Active Causal Learning for Conditional Average Treatment Effect Estimation

1. For the problem formulation in Eq. (3), directly minimizing $\hat L_f$ might not be practical enough. For many applications, a hard constraint, i.e., $\hat L_f < \epsilon$ could be better.

Even though the proposed method might be simple, I still appreciate the proposed new setting and problem formulation.

Cons: This article comes under the umbrella of active learning, and I am cautious that more causal active learning (at the theoretical level as well as at the applied level) needs to be extensively and deeply contrasted in the work related to this article; secondly, I think that the methodology of this article is a bit oversimplified and that the theoretical level of the analyses is a bit thin

• There is no identification for CATE with masked covariates. The SUVTA condition is only assumed for full covariates $X_i$. Please discuss how the SUTVA and other identification assumptions may need to be modified or extended when dealing with partially observed covariates. It is suggested to provide theoretical justification or empirical evidence for the validity of CATE estimation with masked covariates.

• The estimation model $f_w$ is trained only with fully observed $X$, i.e., the input is $f_w(\mathcal{X}(X,\mathbf{1}))$. For observation $\mathcal{X}(X,M)$ with other mask $M$, the performance of $f_w(\mathcal{X}(X,M))$ can be very poor. Have you considered training $f_w$ with various masked inputs to improve its performance on partially observed data? How might this affect the overall performance of the proposed method?

• It seems that the policy in (3) is a stochastic policy as authors propose to use PPO to learn this policy, there is a missing expectation over action $a_t$ according to $\pi$ in the objective function. Please clarify whether the policy is stochastic and, if so, explain how the expectation over actions is incorporated into the objective function. Also, why is there an indicator function in the constraints as $M$ is a binary mask vector?

• In the POMDP setting, the transition should be $\mathbb{P}: \mathcal{S} \times \mathcal{A}\rightarrow \mathcal{S}$, and reward does not depend on $\mathcal{O}$. The policy typically leverages the past history, not only the current observation. I suggest to discuss how incorporating past history into the policy might affect the performance of the proposed method.

• Only when the discount factor $\gamma=1$, the RL value function matches the objective in (3). Why choosing $\gamma < 1$ in the experiments? How this choice affects the relationship between the RL value function and the original objective?

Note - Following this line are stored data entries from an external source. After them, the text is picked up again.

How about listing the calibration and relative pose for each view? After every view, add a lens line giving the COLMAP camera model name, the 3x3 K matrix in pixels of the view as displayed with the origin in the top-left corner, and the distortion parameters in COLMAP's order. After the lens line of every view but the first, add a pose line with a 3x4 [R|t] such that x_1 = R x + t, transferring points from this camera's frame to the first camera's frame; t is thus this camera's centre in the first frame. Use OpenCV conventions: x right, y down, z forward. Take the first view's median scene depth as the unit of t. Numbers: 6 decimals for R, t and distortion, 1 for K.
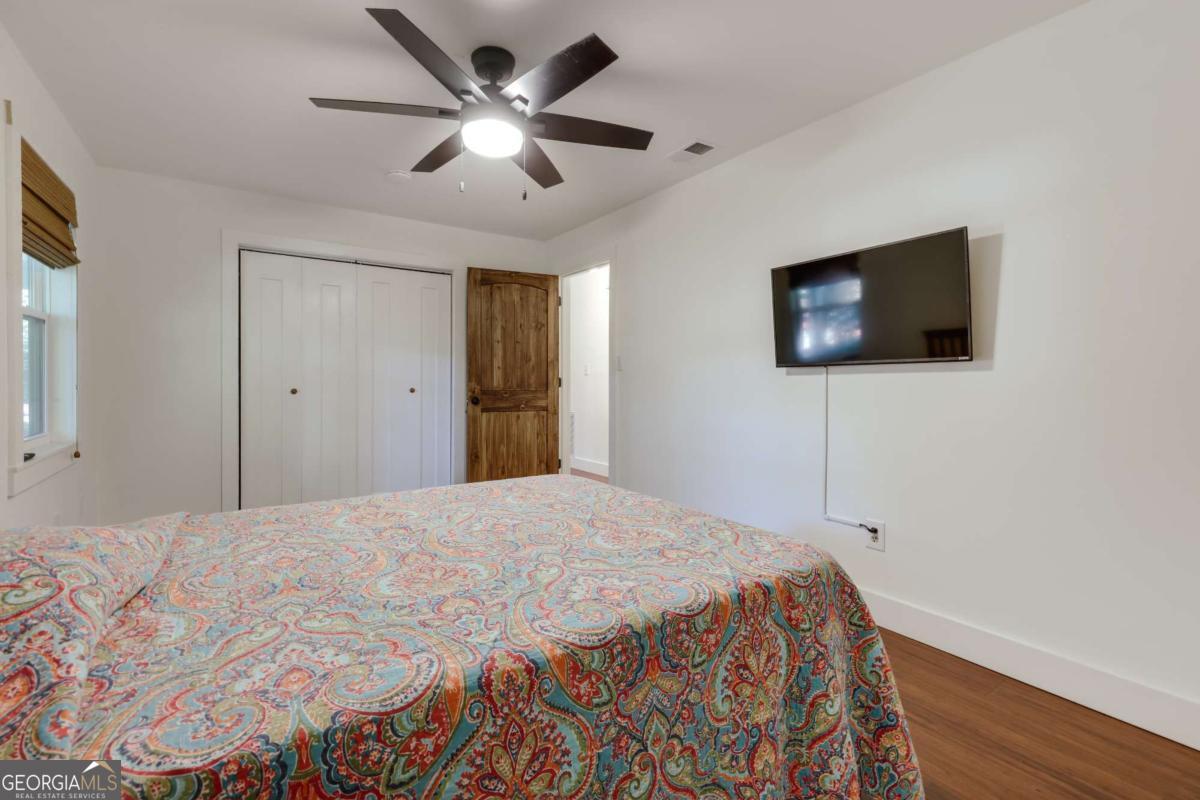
lens RADIAL K [[535.8, 0, 600.2], [0, 535.8, 369.5], [0, 0, 1]] dist [0.010963, -0.000020]
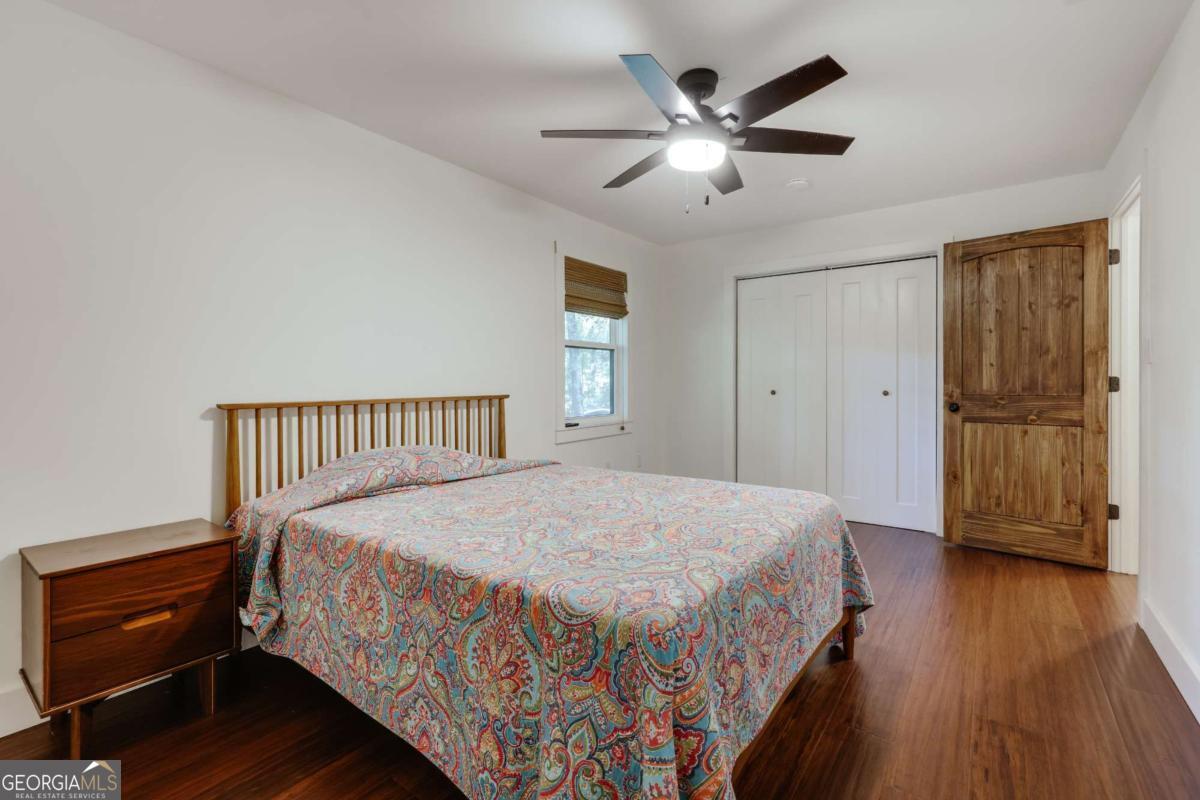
lens RADIAL K [[534.0, 0, 604.5], [0, 534.0, 388.0], [0, 0, 1]] dist [0.010936, 0.000127]
pose [[0.328667, 0.005235, -0.944432, 0.690780], [0.022210, 0.999665, 0.013270, 0.012996], [0.944185, -0.025337, 0.328440, 0.456379]]
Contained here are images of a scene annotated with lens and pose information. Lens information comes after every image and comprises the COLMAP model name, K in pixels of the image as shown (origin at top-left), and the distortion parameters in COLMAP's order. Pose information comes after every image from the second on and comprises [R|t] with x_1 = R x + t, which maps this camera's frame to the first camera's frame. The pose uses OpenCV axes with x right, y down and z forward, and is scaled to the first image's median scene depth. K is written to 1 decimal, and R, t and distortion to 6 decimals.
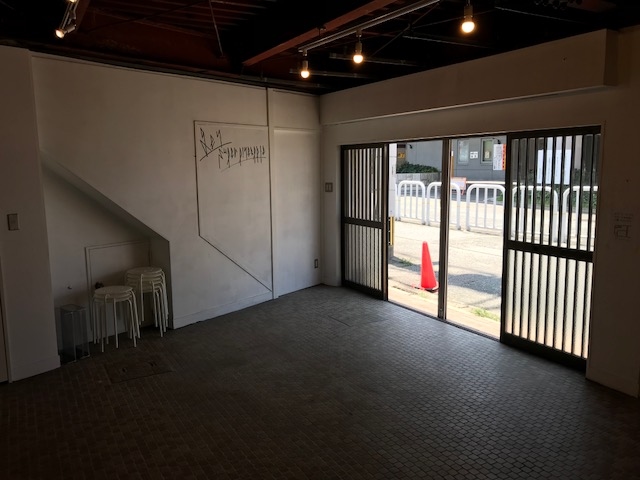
lens RADIAL K [[524.4, 0, 320.0], [0, 524.4, 240.0], [0, 0, 1]] dist [0.057496, -0.072216]
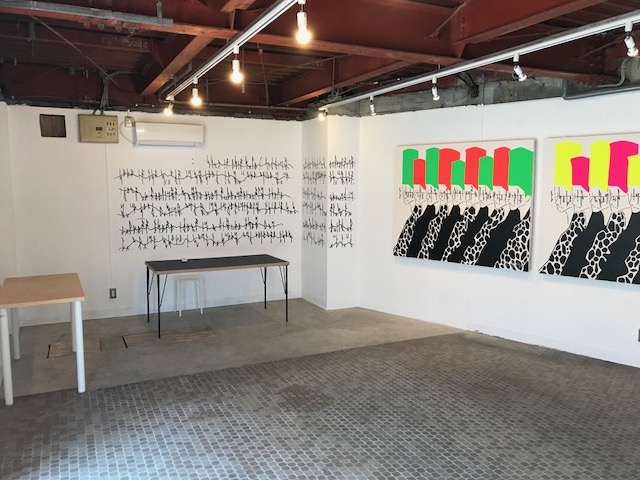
lens RADIAL K [[524.4, 0, 320.0], [0, 524.4, 240.0], [0, 0, 1]] dist [0.057496, -0.072216]
pose [[-0.997589, 0.001194, 0.069394, 0.002816], [0.019142, 0.965803, 0.258570, -0.169825], [-0.066712, 0.259275, -0.963497, 1.082058]]
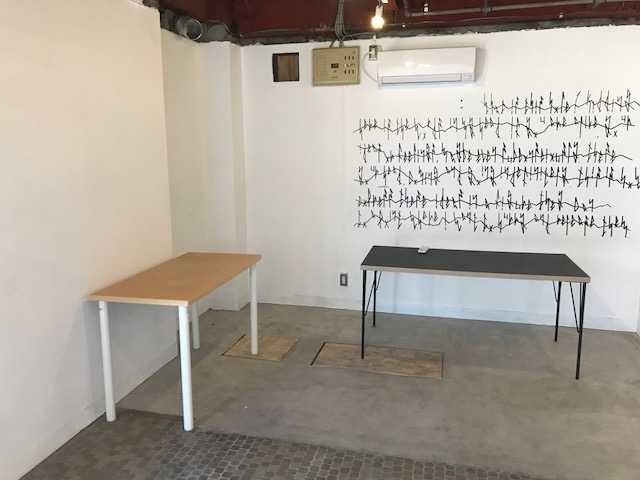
lens RADIAL K [[524.4, 0, 320.0], [0, 524.4, 240.0], [0, 0, 1]] dist [0.057496, -0.072216]
pose [[-0.716876, -0.110729, 0.688352, -0.047484], [0.117167, 0.954132, 0.275505, -0.091940], [-0.687285, 0.278155, -0.671020, 0.670257]]
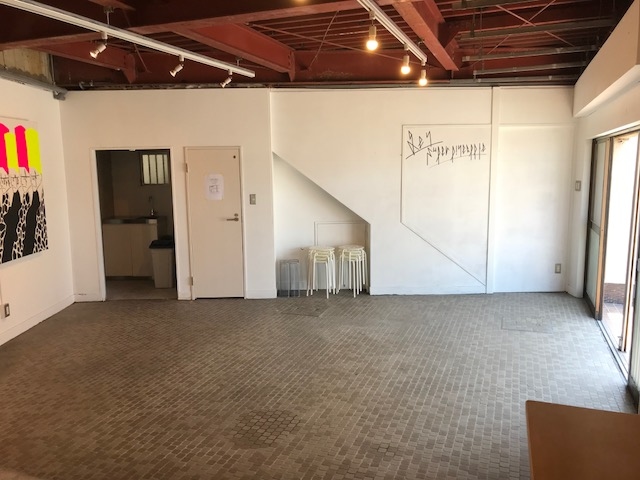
lens RADIAL K [[524.4, 0, 320.0], [0, 524.4, 240.0], [0, 0, 1]] dist [0.057496, -0.072216]
pose [[0.633913, 0.113325, -0.765057, 0.538704], [-0.107030, 0.992543, 0.058338, -0.017626], [0.765963, 0.044903, 0.641314, 0.103820]]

The idea of using RL to define a policy for sequential feature acquisition is not new. There is a great deal of work on this problem in the supervised setting. A few examples that come up from a quick search:

Li and Oliva. Active feature acquisition with generative surrogate models. ICML 2021.

Ghosh and Lan. DiFA: Differentiable Feature Acquisition. AAAI 2023.

Zheng Yu, Yikuan Li, Joseph Chahn Kim, Kaixuan Huang, Yuan Luo, Mengdi Wang Deep Reinforcement Learning for Cost-Effective Medical Diagnosis. ICLR 2023.

The paper doesn't discuss any of this related work or how the proposed methods/problem formulation is related. While this paper focuses on causal estimation, the way that it addresses the problem effectively reduces it to supervised learning: the predictions of an existing causal inference method using the historical (complete) data are used to provide surrogate outcomes, after which the proposed reward function treats it exactly as in the supervised case. I believe that the paper needs to either illustrate a fundamental difference between supervised learning and CATE estimation in this setting, or compare to existing methods in this literature and demonstrate improved performance.